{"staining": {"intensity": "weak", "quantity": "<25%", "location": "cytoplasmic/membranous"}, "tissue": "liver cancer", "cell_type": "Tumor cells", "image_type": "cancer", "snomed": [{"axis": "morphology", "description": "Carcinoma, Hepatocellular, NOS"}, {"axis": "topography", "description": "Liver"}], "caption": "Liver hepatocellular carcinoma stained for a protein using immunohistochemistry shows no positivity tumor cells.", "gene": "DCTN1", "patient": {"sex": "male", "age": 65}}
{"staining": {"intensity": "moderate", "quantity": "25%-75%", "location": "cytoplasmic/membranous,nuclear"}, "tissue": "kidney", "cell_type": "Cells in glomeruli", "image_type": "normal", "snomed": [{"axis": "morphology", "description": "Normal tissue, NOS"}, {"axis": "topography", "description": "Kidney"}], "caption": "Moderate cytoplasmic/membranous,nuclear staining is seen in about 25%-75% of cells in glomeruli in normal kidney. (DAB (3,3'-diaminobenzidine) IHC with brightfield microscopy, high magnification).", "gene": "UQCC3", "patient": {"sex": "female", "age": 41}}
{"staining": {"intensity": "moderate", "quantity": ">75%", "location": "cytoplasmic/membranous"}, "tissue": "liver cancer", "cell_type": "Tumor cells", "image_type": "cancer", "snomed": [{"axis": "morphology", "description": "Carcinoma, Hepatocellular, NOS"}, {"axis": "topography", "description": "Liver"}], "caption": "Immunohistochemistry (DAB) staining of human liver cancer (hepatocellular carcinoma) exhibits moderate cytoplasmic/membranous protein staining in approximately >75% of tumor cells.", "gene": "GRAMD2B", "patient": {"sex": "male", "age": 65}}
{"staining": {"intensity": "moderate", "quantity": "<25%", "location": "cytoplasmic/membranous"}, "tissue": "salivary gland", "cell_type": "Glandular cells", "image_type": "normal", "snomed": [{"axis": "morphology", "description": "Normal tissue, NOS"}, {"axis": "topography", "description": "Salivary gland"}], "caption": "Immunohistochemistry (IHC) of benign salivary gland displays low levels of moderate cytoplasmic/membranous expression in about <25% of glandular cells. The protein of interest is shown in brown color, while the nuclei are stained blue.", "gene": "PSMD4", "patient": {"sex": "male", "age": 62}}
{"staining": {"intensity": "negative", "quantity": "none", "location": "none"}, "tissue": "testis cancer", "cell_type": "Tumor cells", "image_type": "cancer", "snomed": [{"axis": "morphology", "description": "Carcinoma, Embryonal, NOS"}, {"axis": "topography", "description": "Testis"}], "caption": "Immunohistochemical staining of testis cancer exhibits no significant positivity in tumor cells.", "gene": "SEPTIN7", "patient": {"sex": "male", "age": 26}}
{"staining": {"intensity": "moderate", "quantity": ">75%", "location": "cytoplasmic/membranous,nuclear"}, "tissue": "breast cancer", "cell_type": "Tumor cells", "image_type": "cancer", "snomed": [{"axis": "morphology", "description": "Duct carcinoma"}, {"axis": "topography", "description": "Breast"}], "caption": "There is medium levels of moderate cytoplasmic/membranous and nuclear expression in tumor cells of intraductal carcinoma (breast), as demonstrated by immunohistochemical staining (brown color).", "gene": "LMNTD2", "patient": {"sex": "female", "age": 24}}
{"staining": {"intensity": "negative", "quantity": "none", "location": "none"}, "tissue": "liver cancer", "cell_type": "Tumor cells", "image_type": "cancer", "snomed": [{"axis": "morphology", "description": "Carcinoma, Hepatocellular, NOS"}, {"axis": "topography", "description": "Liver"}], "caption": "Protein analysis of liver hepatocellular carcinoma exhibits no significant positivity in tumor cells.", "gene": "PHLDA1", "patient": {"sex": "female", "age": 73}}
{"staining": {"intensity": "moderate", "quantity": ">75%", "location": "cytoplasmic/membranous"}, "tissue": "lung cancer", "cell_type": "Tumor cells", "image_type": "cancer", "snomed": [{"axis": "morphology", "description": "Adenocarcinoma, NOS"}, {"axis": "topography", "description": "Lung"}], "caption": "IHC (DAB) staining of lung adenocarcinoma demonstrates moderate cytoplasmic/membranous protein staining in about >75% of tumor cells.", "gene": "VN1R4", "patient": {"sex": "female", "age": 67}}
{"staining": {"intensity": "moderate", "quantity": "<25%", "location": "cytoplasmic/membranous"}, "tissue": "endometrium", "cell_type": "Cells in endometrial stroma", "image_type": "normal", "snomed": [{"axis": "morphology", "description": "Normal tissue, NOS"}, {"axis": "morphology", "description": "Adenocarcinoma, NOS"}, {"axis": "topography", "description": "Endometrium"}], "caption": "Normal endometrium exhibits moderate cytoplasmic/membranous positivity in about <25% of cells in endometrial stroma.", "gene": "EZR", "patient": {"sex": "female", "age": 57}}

══════════

In full and without any edits, output the material above.

### Solved problem
{"staining": {"intensity": "weak", "quantity": "<25%", "location": "cytoplasmic/membranous"}, "tissue": "liver cancer", "cell_type": "Tumor cells", "image_type": "cancer", "snomed": [{"axis": "morphology", "description": "Carcinoma, Hepatocellular, NOS"}, {"axis": "topography", "description": "Liver"}], "caption": "Liver hepatocellular carcinoma stained for a protein using immunohistochemistry shows no positivity tumor cells.", "gene": "DCTN1", "patient": {"sex": "male", "age": 65}}
{"staining": {"intensity": "moderate", "quantity": "25%-75%", "location": "cytoplasmic/membranous,nuclear"}, "tissue": "kidney", "cell_type": "Cells in glomeruli", "image_type": "normal", "snomed": [{"axis": "morphology", "description": "Normal tissue, NOS"}, {"axis": "topography", "description": "Kidney"}], "caption": "Moderate cytoplasmic/membranous,nuclear staining is seen in about 25%-75% of cells in glomeruli in normal kidney. (DAB (3,3'-diaminobenzidine) IHC with brightfield microscopy, high magnification).", "gene": "UQCC3", "patient": {"sex": "female", "age": 41}}
{"staining": {"intensity": "moderate", "quantity": ">75%", "location": "cytoplasmic/membranous"}, "tissue": "liver cancer", "cell_type": "Tumor cells", "image_type": "cancer", "snomed": [{"axis": "morphology", "description": "Carcinoma, Hepatocellular, NOS"}, {"axis": "topography", "description": "Liver"}], "caption": "Immunohistochemistry (DAB) staining of human liver cancer (hepatocellular carcinoma) exhibits moderate cytoplasmic/membranous protein staining in approximately >75% of tumor cells.", "gene": "GRAMD2B", "patient": {"sex": "male", "age": 65}}
{"staining": {"intensity": "moderate", "quantity": "<25%", "location": "cytoplasmic/membranous"}, "tissue": "salivary gland", "cell_type": "Glandular cells", "image_type": "normal", "snomed": [{"axis": "morphology", "description": "Normal tissue, NOS"}, {"axis": "topography", "description": "Salivary gland"}], "caption": "Immunohistochemistry (IHC) of benign salivary gland displays low levels of moderate cytoplasmic/membranous expression in about <25% of glandular cells. The protein of interest is shown in brown color, while the nuclei are stained blue.", "gene": "PSMD4", "patient": {"sex": "male", "age": 62}}
{"staining": {"intensity": "negative", "quantity": "none", "location": "none"}, "tissue": "testis cancer", "cell_type": "Tumor cells", "image_type": "cancer", "snomed": [{"axis": "morphology", "description": "Carcinoma, Embryonal, NOS"}, {"axis": "topography", "description": "Testis"}], "caption": "Immunohistochemical staining of testis cancer exhibits no significant positivity in tumor cells.", "gene": "SEPTIN7", "patient": {"sex": "male", "age": 26}}
{"staining": {"intensity": "moderate", "quantity": ">75%", "location": "cytoplasmic/membranous,nuclear"}, "tissue": "breast cancer", "cell_type": "Tumor cells", "image_type": "cancer", "snomed": [{"axis": "morphology", "description": "Duct carcinoma"}, {"axis": "topography", "description": "Breast"}], "caption": "There is medium levels of moderate cytoplasmic/membranous and nuclear expression in tumor cells of intraductal carcinoma (breast), as demonstrated by immunohistochemical staining (brown color).", "gene": "LMNTD2", "patient": {"sex": "female", "age": 24}}
{"staining": {"intensity": "negative", "quantity": "none", "location": "none"}, "tissue": "liver cancer", "cell_type": "Tumor cells", "image_type": "cancer", "snomed": [{"axis": "morphology", "description": "Carcinoma, Hepatocellular, NOS"}, {"axis": "topography", "description": "Liver"}], "caption": "Protein analysis of liver hepatocellular carcinoma exhibits no significant positivity in tumor cells.", "gene": "PHLDA1", "patient": {"sex": "female", "age": 73}}
{"staining": {"intensity": "moderate", "quantity": ">75%", "location": "cytoplasmic/membranous"}, "tissue": "lung cancer", "cell_type": "Tumor cells", "image_type": "cancer", "snomed": [{"axis": "morphology", "description": "Adenocarcinoma, NOS"}, {"axis": "topography", "description": "Lung"}], "caption": "IHC (DAB) staining of lung adenocarcinoma demonstrates moderate cytoplasmic/membranous protein staining in about >75% of tumor cells.", "gene": "VN1R4", "patient": {"sex": "female", "age": 67}}
{"staining": {"intensity": "moderate", "quantity": "<25%", "location": "cytoplasmic/membranous"}, "tissue": "endometrium", "cell_type": "Cells in endometrial stroma", "image_type": "normal", "snomed": [{"axis": "morphology", "description": "Normal tissue, NOS"}, {"axis": "morphology", "description": "Adenocarcinoma, NOS"}, {"axis": "topography", "description": "Endometrium"}], "caption": "Normal endometrium exhibits moderate cytoplasmic/membranous positivity in about <25% of cells in endometrial stroma.", "gene": "EZR", "patient": {"sex": "female", "age": 57}}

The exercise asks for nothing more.